The Post also applauds DAs for using direct file on a more limited basis. On this, we can (slightly) agree. This is a commendable achievement, especially because “most direct filed kids never get a trial; many juveniles take plea bargains instead. Less than five percent of all direct file cases since 1999 have gone to a jury.” Is that justice, even if the numbers have gone down?
Some legislators will argue that juvenile crime has dropped since 1993 as a result of direct file. However, there is little to no evidence that the crime rate has sunk because of direct file. In fact, crime has fallen across the country—even in states without a direct file policy. The direct-filed youth I have interviewed rarely knew about Colorado’s direct file policy at the time of their crime (listen to Trevor Jones talk about being direct filed here), so how could the law be a deterrant?
Law enforcement officials are likely to tell stories about the worst-of-the-worst cases. It’s difficult to listen to these stories, knowing that the victim’s families are our neighbors and friends. These are horrible, keep-you-up-at-night crimes committed by children who act like adults. These crimes leave us with a difficult question: What do we do with these kids?
There is a simple answer. HB-1271 still allows extreme cases to move to adult court.

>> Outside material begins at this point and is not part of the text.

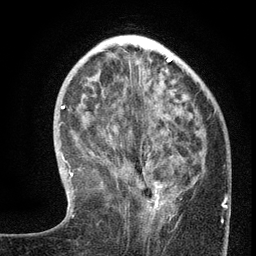
Breast MRI (dynamic contrast-enhanced), one axial slice. Position 45 of 134 along the scan axis. Cropped to one breast. Dynamic contrast-enhanced series, time point 2 of 6 at this slice position (early post-contrast). 3 T. TE 2.7 ms, TR 5.6 ms. 1.2 mm slice thickness. 256 × 256 image matrix, field of view 160 × 160 mm. Female patient.
Structures marked on this image (semi-automatically segmented with operator editing):
- enhancing-tissue mask used for the functional tumour volume (all voxels passing the contrast-enhancement thresholds inside the analysis volume; usually the tumour): bounding box <146,177,178,220> (left, top, right, bottom; pixels)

It simply asks that an elected DA present their reasons for direct filing on a child in a judicial hearing—in front of a judge. Why wouldn’t a DA want a second opinion? Why don’t we trust judges? Why are DAs so against transparency? HB-1271 is a tough-on-crime solution, but it does not sacrifice the rights of the accused.
Democracy isn’t pretty. It can be laborious, and checks and balances are time-consuming. That’s the very idea this country—the Constitution—is based on. It may take time, but isn’t it more important to get things, like juvenile justice, right?